According to new strategy Sustainable Aviation is going to reach zero emissions to 2050, increasing at the same time number of flights by 70%. Ecologists doubt about success of such plan and consider that without flights’ reduction climatic progress cannot be reached.
As Business Traveler informs, Sustainable Aviation published their Decarbonization Road Map in which they described goals of the industry for the nearest 30 years. Since 2005 90% of country aviation business work over creation of concerted climate strategy for all participants of Britain air-economy.
Representatives of the airports, airline companies and aviation equipment manufacturers hope that they will manage to reduce emissions at the expense of alternative fuel, new engines and separate initiatives of emissions reduction.

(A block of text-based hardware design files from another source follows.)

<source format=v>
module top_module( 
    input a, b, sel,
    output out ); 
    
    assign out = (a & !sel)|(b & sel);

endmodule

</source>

“The enemy is carbon, not aviation. We have to protect possibility to fly in the world without carbon”, – says John Holland-Kaye, the head of Sustainable Aviation. Increase of CO2 in atmosphere is dangerous for airplanes as well. Experts of Nature Climate Change magazine consider that carbon increase in atmosphere will cause turbulence intensification to the middle of century.

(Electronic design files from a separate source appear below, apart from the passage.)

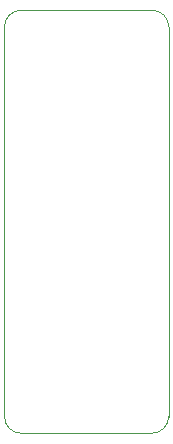
<source format=gbr>
%TF.GenerationSoftware,KiCad,Pcbnew,8.0.1*%
%TF.CreationDate,2024-08-06T23:31:19+08:00*%
%TF.ProjectId,ST-Link-V2.1,53542d4c-696e-46b2-9d56-322e312e6b69,rev?*%
%TF.SameCoordinates,Original*%
%TF.FileFunction,Profile,NP*%
%FSLAX46Y46*%
G04 Gerber Fmt 4.6, Leading zero omitted, Abs format (unit mm)*
G04 Created by KiCad (PCBNEW 8.0.1) date 2024-08-06 23:31:19*
%MOMM*%
%LPD*%
G01*
G04 APERTURE LIST*
%TA.AperFunction,Profile*%
%ADD10C,0.050000*%
%TD*%
G04 APERTURE END LIST*
D10*
X53500000Y-68900000D02*
X64610051Y-68900000D01*
X52100000Y-34500000D02*
X52100000Y-67500000D01*
X64610051Y-33100000D02*
X53500000Y-33100000D01*
X66010051Y-67500000D02*
X66010051Y-34500000D01*
X53500000Y-68900000D02*
G75*
G02*
X52100000Y-67500000I2J1400002D01*
G01*
X52100000Y-34500000D02*
G75*
G02*
X53500000Y-33100000I1400002J-2D01*
G01*
X64610051Y-33100000D02*
G75*
G02*
X66010051Y-34500000I-2J-1400002D01*
G01*
X66010051Y-67500000D02*
G75*
G02*
X64610051Y-68900000I-1400000J0D01*
G01*
M02*

</source>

However, ecologists in Friends of Earth consider that without flights’ limitation reduction of emissions is not possible. Aviation is responsible for approximate 2% of CO2 emissions in the world and regulation of this sphere is not transparent, including Europe. Besides, the plan of Sustainable Aviation foresees new aviation technologies that are not invented as of yet. Alternative fuels may be elaborated on the base of vegetable oils, sugar, industrial gases and other substances, however there are no successful inventions as of yet.
Electric engines have already passed tests successfully, however, such flying machines don’t fly on far distance and cannot transport many passengers because of small capacity of the batteries. Such companies as Airbus and Boeing consider hybrid alternatives – combination of electricity and traditional jet turbines. For example, placement of electromagnetic aircraft launch systems in the airports will help to avoid the biggest emissions during flight that appear during take-off.
In 2016 in International Civil Aviation Organization signed CORSIA agreement that sets the goal to reduce emissions by 50% to 2050 as compared to 2005. Agreement comes into force in 2021 however it will regulate only 25% of the world aviation and doesn’t cover international flight.